Internet-Draft            I18N Email Addresses                 July 2005


       This all-ASCII address MAY incorporate the IDNA "punycode" form
       if the domain name is internationalized.  No algorithmic
       transformation is specified for the local-part; in the general
       case, it may identify a completely separate mailbox from the one
       identified in the primary command argument.
   5.  No additional SMTP verbs are defined by this extension.

   Most of the remainder of this memo specifies how support for the
   extension affects the behavior of an SMTP client and server and what
   message header changes it implies.

4.3  The Address Internationalization Service Extension

   In the absence of this extension, SMTP clients and servers are
   constrained to using only those addresses permitted by RFC 2821.  The
   local parts of those addresses may be made up of any ASCII
   characters, although certain of them must be quoted as specified
   there.  It is notable in an internationalization context that there
   is a long history on some systems of using overstruck ASCII
   characters (a character, a backspace, and another character) within a
   quoted string to approximate non-ASCII characters.  This form of
   internationalization should be phased out as this extension becomes
   widely deployed but backward-compatibility considerations require
   that it continue to be supported.

   An SMTP Server that announces this extension MUST be prepared to
   accept a UTF-8 string [RFC3629] in any position in which RFC 2821
   specifies that a "mailbox" may appear.  That string must be parsed
   only as specified in RFC 2821, i.e., by separating the mailbox into
   source route, local part and domain part, using only the characters
   colon (U+003A), comma (U+002C), and at-sign (U+0040) as specified
   there.  Once isolated by this parsing process, the local part MUST be
   treated as opaque unless the SMTP Server is the final delivery MTA.
   Any domain names that are to be looked up in the DNS MUST be
   processed into punycode form as specified in IDNA [RFC3490] unless
   they are already in that form.  Any domain names that are to be
   compared to local strings SHOULD be checked for validity and then
   MUST be compared as specified in IDNA.

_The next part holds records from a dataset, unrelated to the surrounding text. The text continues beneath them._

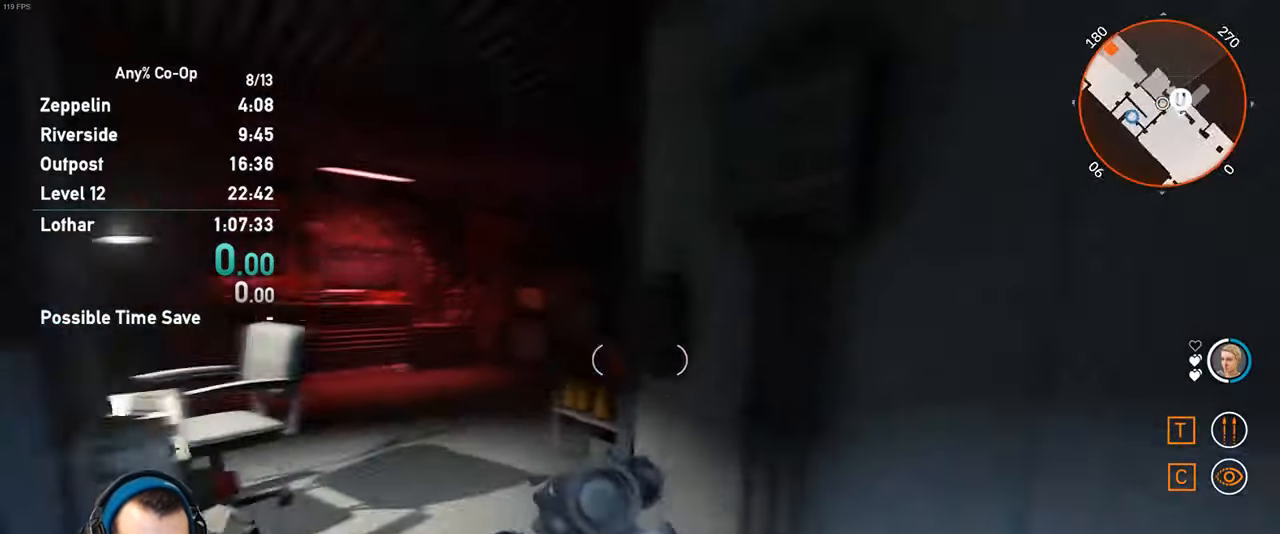
{"keys": ["shift", "w"], "mouse": [], "events": [[133, "shift", "up"], [183, "w", "up"], [367, "w", "down"], [417, "shift", "down"]]}
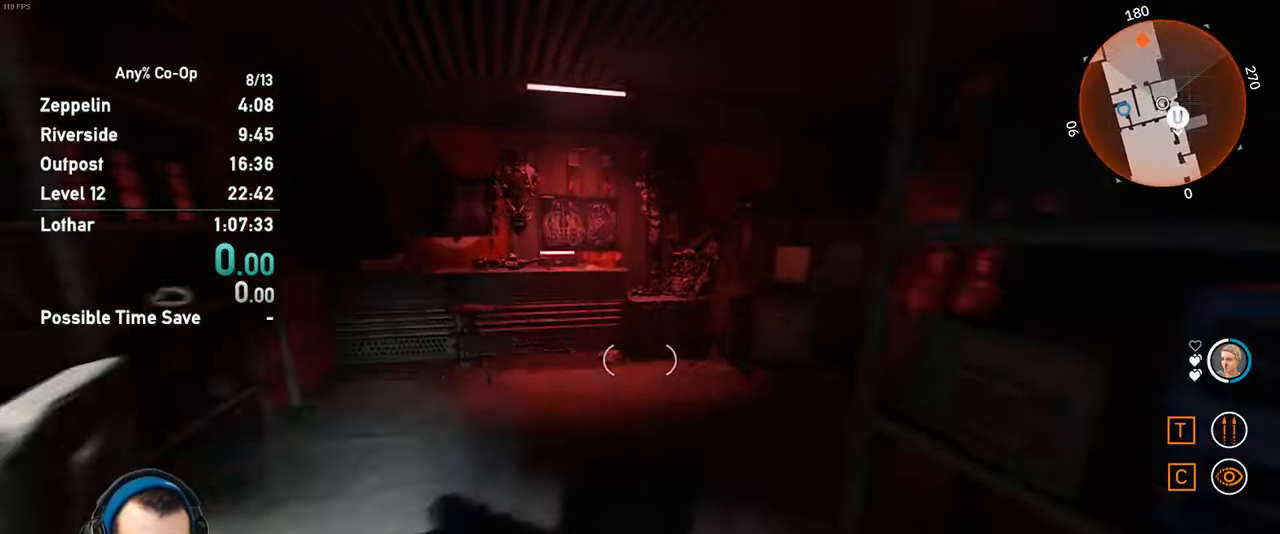
{"keys": ["w"], "mouse": [], "events": [[383, "shift", "up"], [433, "d", "down"], [433, "w", "up"], [483, "d", "up"], [483, "w", "down"]]}
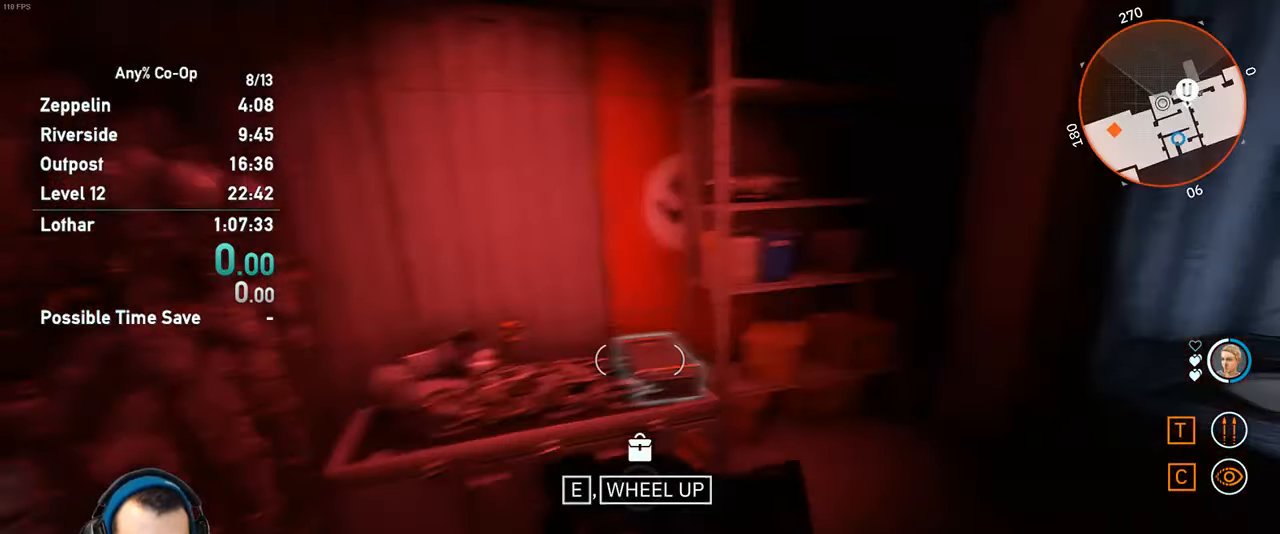
{"keys": ["shift", "w"], "mouse": [], "events": [[83, "mouse_wheel_up", "down"], [117, "mouse_wheel_up", "up"], [167, "w", "up"], [350, "w", "down"], [450, "shift", "down"]]}
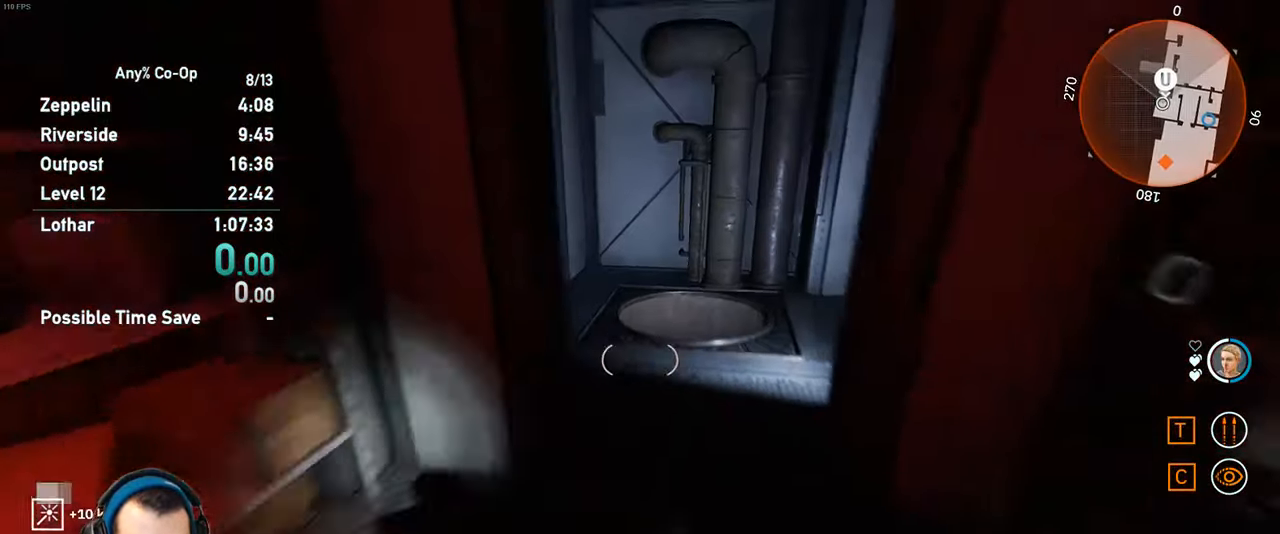
{"keys": [], "mouse": [], "events": [[417, "shift", "up"], [467, "w", "up"]]}
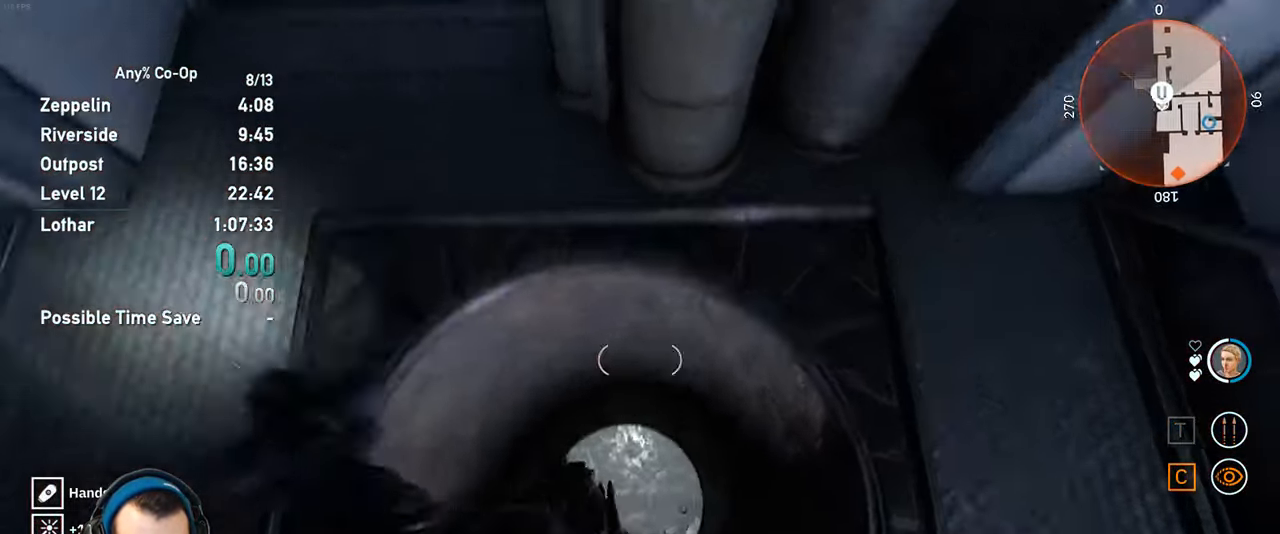
{"keys": [], "mouse": [], "events": []}
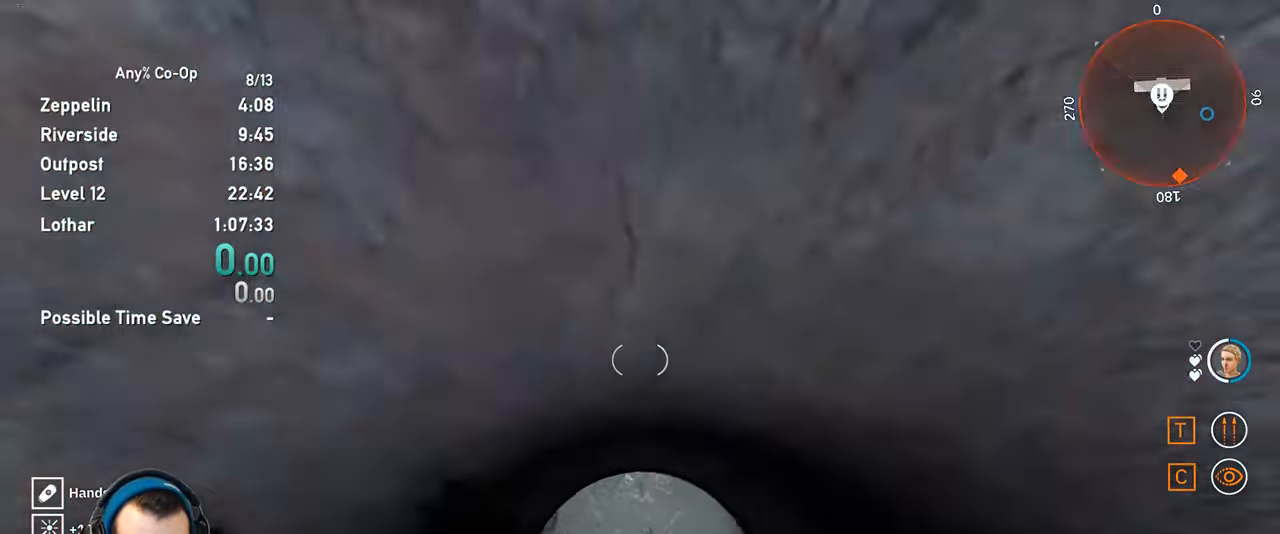
{"keys": ["shift", "w"], "mouse": [], "events": [[450, "w", "down"], [500, "shift", "down"]]}
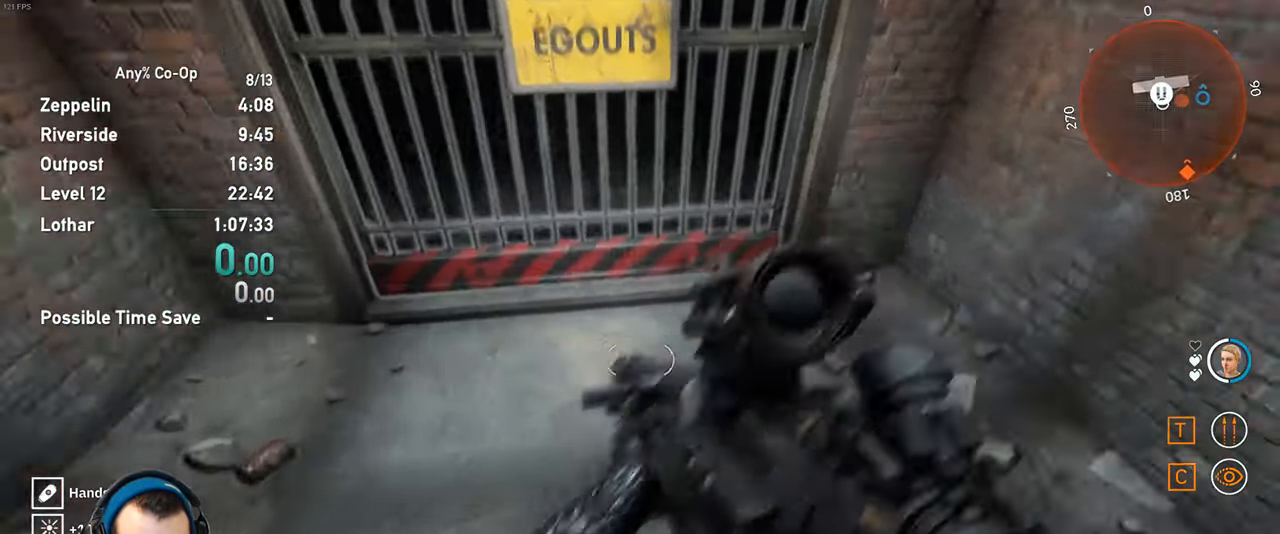
{"keys": [], "mouse": [], "events": [[133, "shift", "up"], [183, "mouse_wheel_up", "down"], [183, "w", "up"], [283, "mouse_wheel_up", "up"]]}
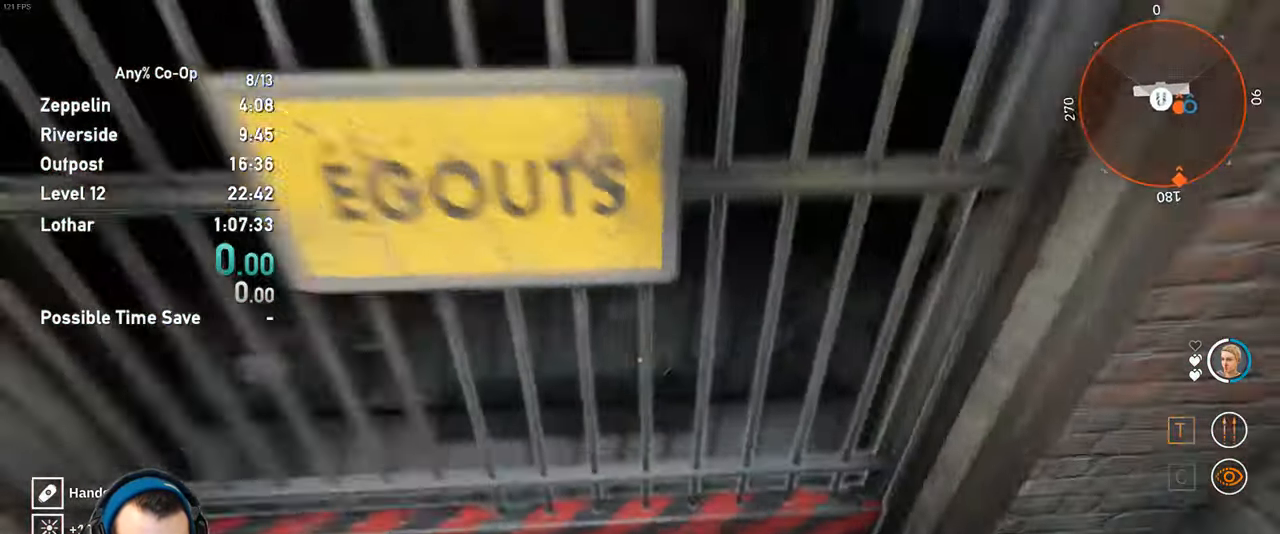
{"keys": [], "mouse": [], "events": [[350, "tab", "down"], [433, "tab", "up"]]}
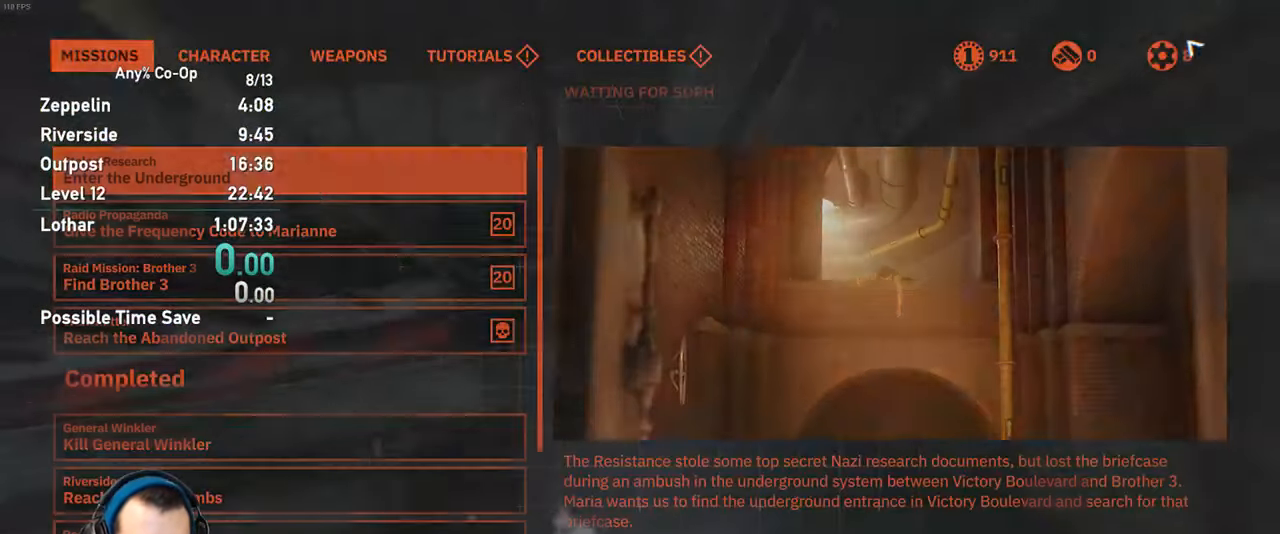
{"keys": [], "mouse": [], "events": []}
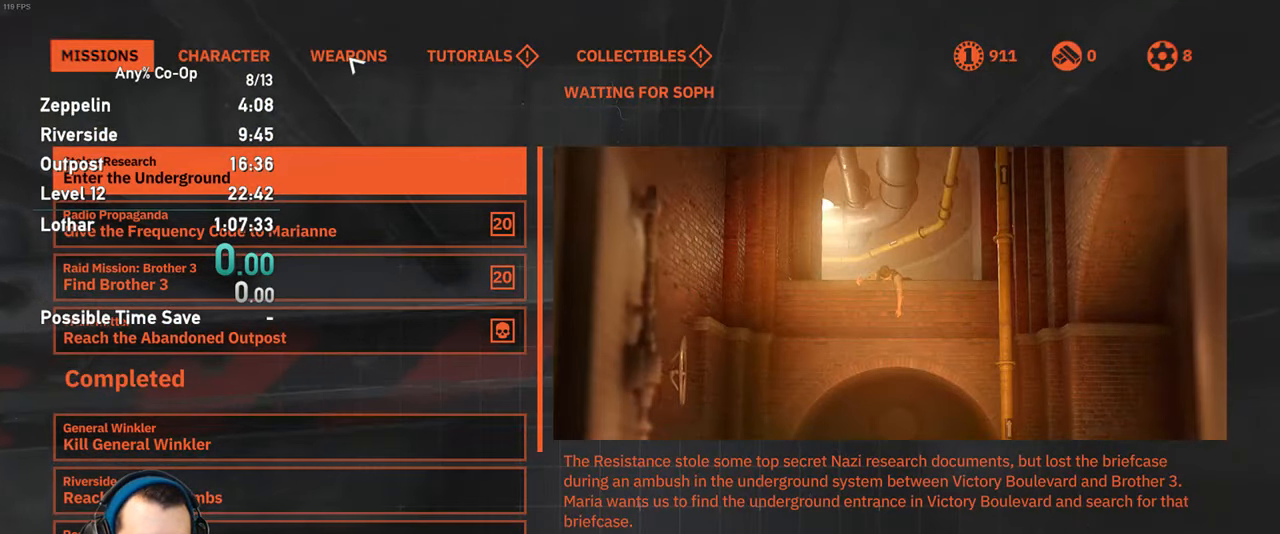
{"keys": [], "mouse": [], "events": [[133, "mouse_left", "down"], [183, "mouse_left", "up"]]}
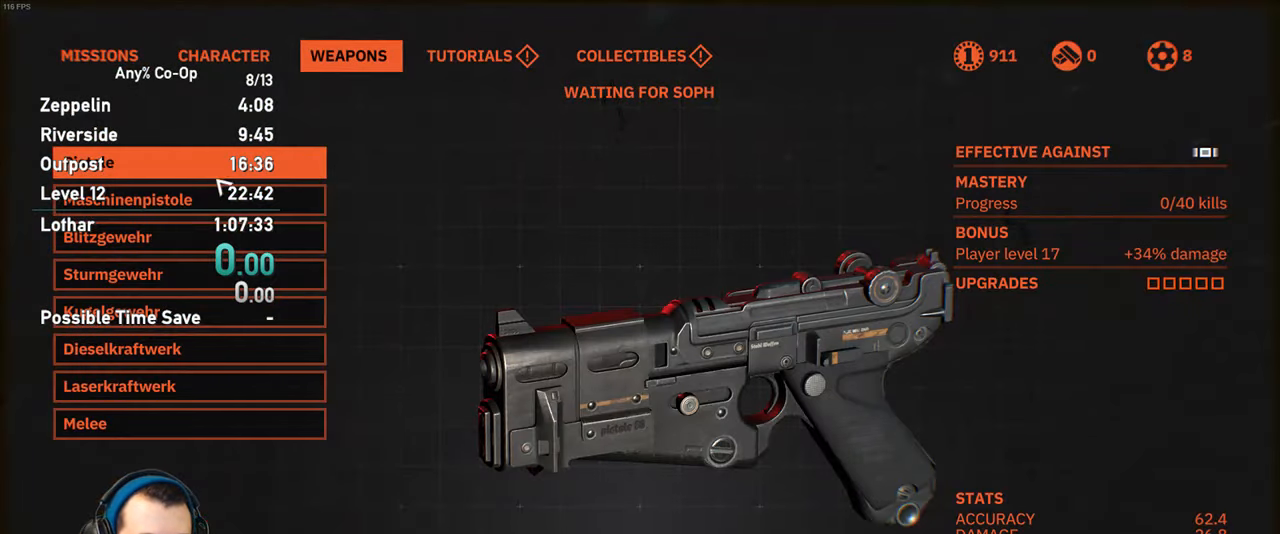
{"keys": [], "mouse": ["left"], "events": [[434, "mouse_left", "down"]]}
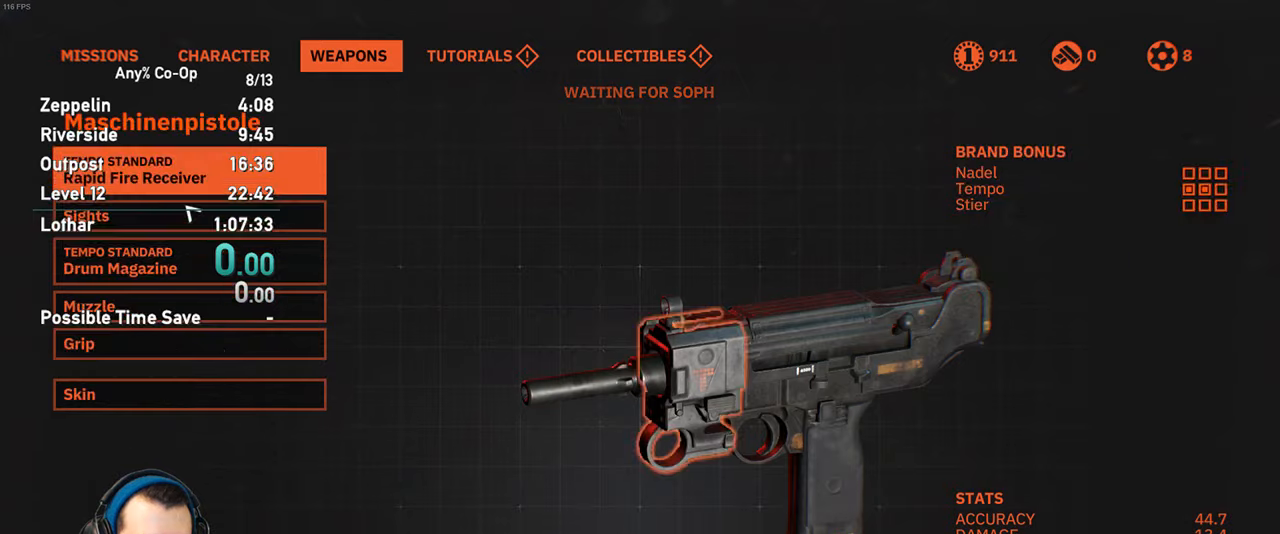
{"keys": [], "mouse": [], "events": [[34, "mouse_left", "up"]]}
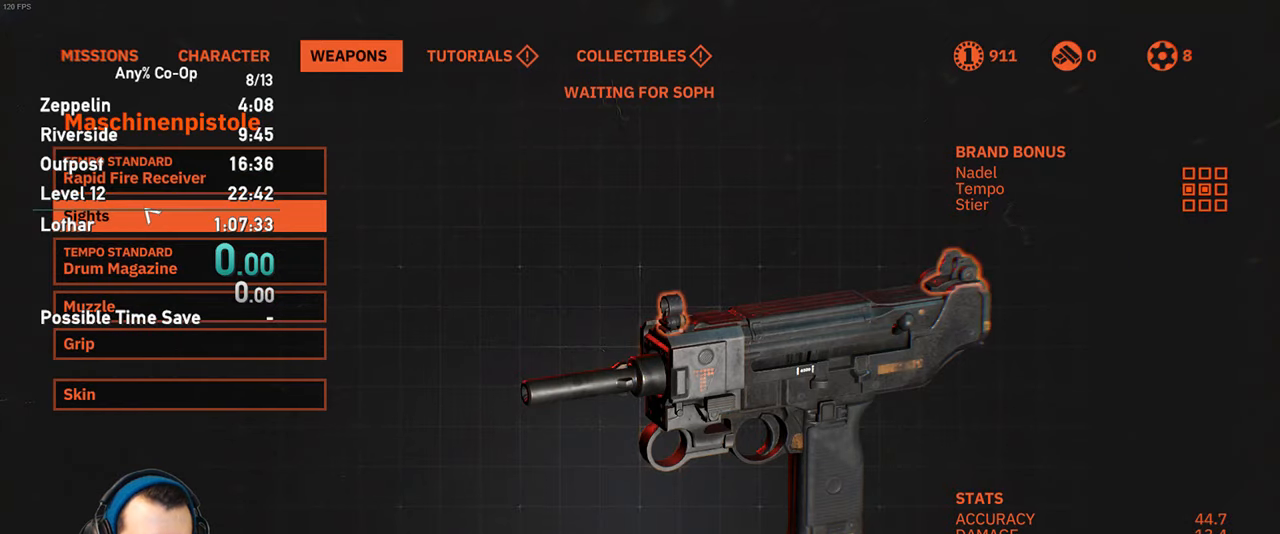
{"keys": [], "mouse": [], "events": [[134, "mouse_left", "down"], [234, "mouse_left", "up"]]}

   An SMTP Client that receives the I18N extension keyword MAY transmit
   a mailbox name as an internationalized string in UTF-8 form.  It MAY
   transmit the domain part of that string in either punycode (derived
   from the IDNA process) or UTF-8 form but, if it sends the domain in
   UTF-8, it SHOULD first verify that the string is valid for a domain
   name according to IDNA rules.  As required by RFC 2821, it MUST not
   attempt to parse, evaluate, or transform the local part in any way.
   If the I18N SMTP extension is not offered by the Server, the SMTP
   Client MUST not transmit an internationalized address.  Instead, it



Klensin                 Expires January 19, 2006               [Page 18]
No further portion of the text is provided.